Fox-Penner suggests that the SI and ESU models will likely both occur and if one is revealed as better, then that one will win out but it may also be that both will remain. He calls for better national policy on EE and to better inform state regulatory policies – but other than that no new federal laws are needed. 

In the Afterword he gives four pillars to the new power paradigm: adequacy, reliability, universally affordable service, and rapid decarbonization. These changes will be paid for by customers and financed by investors. There is the grid and the increasingly important “grid edge” which is the decentralized distribution and microgrid technologies that will grow. So far, he says, Germany, California, New York, and Hawaii have been at the forefront of these changes to new models. These changes have not been without problems. Traditional utilities in Germany have been hit with revenue losses and low spot prices. When this has happened the U.S. the utilities have requested higher rates for all customers. While they do see some saving from DG it has not been enough to offset revenue losses. Such revenue losses will cause distribution companies to become Smart Integrators while government and customer-owned power companies have moved toward the Energy Services Utility model. 

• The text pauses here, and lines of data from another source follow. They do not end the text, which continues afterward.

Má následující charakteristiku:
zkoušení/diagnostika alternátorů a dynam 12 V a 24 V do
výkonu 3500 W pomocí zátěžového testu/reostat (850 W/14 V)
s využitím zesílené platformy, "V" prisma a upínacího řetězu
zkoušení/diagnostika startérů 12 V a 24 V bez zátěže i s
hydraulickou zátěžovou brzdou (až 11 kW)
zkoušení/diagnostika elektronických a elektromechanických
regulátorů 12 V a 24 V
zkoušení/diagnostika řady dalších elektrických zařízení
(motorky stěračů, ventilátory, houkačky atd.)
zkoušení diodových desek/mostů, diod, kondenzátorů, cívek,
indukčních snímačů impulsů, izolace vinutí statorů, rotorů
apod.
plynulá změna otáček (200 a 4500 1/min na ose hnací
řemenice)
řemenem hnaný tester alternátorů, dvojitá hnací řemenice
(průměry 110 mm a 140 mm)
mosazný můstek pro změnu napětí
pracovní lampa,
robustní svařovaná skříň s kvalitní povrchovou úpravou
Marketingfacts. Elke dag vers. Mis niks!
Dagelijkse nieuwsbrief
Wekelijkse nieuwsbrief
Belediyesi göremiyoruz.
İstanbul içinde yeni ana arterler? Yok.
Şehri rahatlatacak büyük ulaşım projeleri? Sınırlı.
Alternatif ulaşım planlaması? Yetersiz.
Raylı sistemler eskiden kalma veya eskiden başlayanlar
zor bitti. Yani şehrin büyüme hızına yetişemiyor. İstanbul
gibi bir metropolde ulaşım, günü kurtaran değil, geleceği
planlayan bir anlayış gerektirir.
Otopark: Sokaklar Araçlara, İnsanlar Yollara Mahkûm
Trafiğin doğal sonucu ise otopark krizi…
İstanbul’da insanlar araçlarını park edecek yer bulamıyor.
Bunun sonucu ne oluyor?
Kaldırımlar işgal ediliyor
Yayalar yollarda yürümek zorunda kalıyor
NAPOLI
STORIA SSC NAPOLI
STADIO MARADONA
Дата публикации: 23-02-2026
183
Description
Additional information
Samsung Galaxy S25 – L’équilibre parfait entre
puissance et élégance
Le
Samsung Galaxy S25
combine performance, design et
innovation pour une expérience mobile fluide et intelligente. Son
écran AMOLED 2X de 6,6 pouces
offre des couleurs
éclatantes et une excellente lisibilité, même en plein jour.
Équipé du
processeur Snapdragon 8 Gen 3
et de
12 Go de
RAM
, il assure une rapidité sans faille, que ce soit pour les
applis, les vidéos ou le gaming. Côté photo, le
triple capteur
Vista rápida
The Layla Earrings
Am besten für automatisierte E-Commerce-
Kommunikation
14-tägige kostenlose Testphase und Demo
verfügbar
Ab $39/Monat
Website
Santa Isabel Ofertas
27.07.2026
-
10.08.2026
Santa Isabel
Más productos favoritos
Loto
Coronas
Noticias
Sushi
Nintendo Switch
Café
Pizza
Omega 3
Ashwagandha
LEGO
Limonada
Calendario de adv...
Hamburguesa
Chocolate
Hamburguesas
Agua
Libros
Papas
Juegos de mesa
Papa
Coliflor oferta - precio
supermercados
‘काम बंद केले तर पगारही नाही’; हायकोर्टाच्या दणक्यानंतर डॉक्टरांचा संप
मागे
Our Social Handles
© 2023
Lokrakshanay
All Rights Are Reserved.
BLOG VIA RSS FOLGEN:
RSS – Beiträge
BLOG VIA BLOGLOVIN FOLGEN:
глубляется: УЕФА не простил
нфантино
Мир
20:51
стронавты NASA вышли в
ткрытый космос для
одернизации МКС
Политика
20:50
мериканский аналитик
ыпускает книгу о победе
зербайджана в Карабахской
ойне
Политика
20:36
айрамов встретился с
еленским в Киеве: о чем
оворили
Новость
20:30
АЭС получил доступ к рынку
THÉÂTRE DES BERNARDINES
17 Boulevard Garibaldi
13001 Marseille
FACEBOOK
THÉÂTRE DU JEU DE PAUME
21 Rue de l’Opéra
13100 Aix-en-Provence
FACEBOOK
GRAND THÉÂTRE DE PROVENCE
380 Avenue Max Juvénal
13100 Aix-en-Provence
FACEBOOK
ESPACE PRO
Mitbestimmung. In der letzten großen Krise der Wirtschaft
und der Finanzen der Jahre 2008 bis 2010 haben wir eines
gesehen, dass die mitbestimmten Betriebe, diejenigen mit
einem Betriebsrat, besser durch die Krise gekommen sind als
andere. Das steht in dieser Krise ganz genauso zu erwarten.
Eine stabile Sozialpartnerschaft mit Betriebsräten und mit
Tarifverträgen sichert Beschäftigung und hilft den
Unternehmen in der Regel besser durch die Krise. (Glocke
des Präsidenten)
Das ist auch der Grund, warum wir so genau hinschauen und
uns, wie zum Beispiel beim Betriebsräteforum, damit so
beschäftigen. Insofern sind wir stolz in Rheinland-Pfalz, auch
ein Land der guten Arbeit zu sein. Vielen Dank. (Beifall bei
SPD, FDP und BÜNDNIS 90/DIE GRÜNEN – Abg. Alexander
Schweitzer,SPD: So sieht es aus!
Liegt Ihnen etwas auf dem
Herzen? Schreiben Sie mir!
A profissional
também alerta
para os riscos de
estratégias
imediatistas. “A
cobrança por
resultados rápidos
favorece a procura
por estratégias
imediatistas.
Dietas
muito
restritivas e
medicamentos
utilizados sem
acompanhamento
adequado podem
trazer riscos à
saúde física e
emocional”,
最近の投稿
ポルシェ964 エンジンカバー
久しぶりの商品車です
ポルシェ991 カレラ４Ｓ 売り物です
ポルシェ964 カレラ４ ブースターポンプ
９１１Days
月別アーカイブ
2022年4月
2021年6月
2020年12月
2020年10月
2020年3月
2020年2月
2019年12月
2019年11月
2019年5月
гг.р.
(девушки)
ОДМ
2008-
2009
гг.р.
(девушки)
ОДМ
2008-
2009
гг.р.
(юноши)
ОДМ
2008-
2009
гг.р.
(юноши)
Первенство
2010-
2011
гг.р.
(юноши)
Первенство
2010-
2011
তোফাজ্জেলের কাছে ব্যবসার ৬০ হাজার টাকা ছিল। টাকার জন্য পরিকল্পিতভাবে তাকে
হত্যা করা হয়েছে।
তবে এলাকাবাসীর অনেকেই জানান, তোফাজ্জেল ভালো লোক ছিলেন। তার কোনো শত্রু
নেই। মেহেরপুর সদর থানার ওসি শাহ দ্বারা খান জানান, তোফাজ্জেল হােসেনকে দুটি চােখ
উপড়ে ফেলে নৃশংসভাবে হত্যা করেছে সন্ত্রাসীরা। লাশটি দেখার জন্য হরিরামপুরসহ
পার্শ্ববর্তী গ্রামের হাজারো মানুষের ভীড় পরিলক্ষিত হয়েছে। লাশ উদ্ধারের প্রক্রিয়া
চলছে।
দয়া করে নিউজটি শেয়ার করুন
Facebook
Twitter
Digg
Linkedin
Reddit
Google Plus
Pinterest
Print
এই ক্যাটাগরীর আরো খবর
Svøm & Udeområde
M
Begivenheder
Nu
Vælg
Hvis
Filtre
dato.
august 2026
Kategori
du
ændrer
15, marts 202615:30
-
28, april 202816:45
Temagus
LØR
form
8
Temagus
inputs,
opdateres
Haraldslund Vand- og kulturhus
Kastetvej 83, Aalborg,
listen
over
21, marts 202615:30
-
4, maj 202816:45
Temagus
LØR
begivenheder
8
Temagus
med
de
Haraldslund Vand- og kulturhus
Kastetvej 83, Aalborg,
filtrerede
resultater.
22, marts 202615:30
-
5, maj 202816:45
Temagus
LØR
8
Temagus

This book is essential reading for anyone wanting to understand the dynamic state of the current and future power industry. New developments happen frequently. Battery and other energy storage is now entering the picture more and more, both at home-scale and utility-scale. There are state battles occurring with net metering and feed-in tariff rules. There are new renewables mandates and some that have been scaled back. Gas continues to replace coal. Wind continues to grow. Future nuclear and CCS-endowed coal continued to be uncertain but may happen in the 2020’s. More microgrids, community energy, and dynamic pricing experiments are happening. Regional carbon pricing mechanisms have been established and are functional. EVs are set to take-off in the 2020’s and 2030’s. Efficiency improvements continue at all levels. I enjoyed this one as energy is a big interest of mine.